Neiryn was the only one without a partner, because he was watching Kadaki.

It did not take long for the magic-eater to appear. A glow at the end of the street heralded its arrival.

Neiryn had not been prepared for what he saw when it rounded the corner. It was as tall as the building beside it, and magic rolled off it in great waves, spiraling off into showers of sparks. The air shifted and flashed around it, and Neiryn almost thought he could see images forming in those flashes, as if they were pieces of some other place, perhaps windows into whatever Other plane it had come from, or a sign of reality itself beginning to unravel in its presence.

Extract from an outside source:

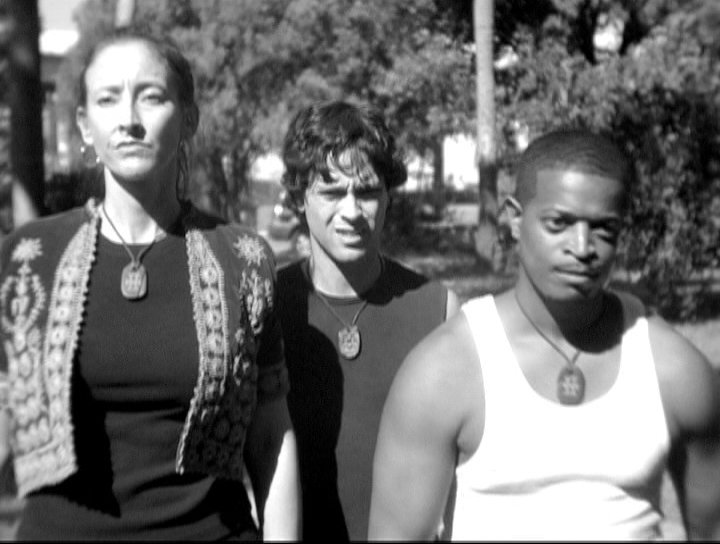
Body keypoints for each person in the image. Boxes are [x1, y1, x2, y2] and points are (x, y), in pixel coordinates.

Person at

Kadaki calmly studied it, and he wasn’t sure whether she looked more like a panther planning an attack, or like a deer caught in the path of a hunter’s arrow. She stood perfectly straight, her hair and clothes clinging to her. She casually lifted a hand just as a bolt of lightning shot toward her, effortlessly redirecting it away from her.

The magic-eater charged. The ground shook beneath it. Kadaki raised her hands, and the hair on the back of Neiryn’s neck stood on end as magic sparked in the air. The bones that formed the magic-eater’s front right leg snapped and crumbled into dust. The creature stumbled, but kept coming. Kadaki jerked her hands again, lips moving as she murmured under her breath, and the magic-eater’s left leg exploded as well. It roared, a sound that speared through the air and forced Neiryn to cover his ears, but the bones were already coming back together.

A cone of flame shot from the adjacent alley, hitting the magic-eater’s side. It flinched as the weaker bits of detritus that held its corporeal form turned to ash.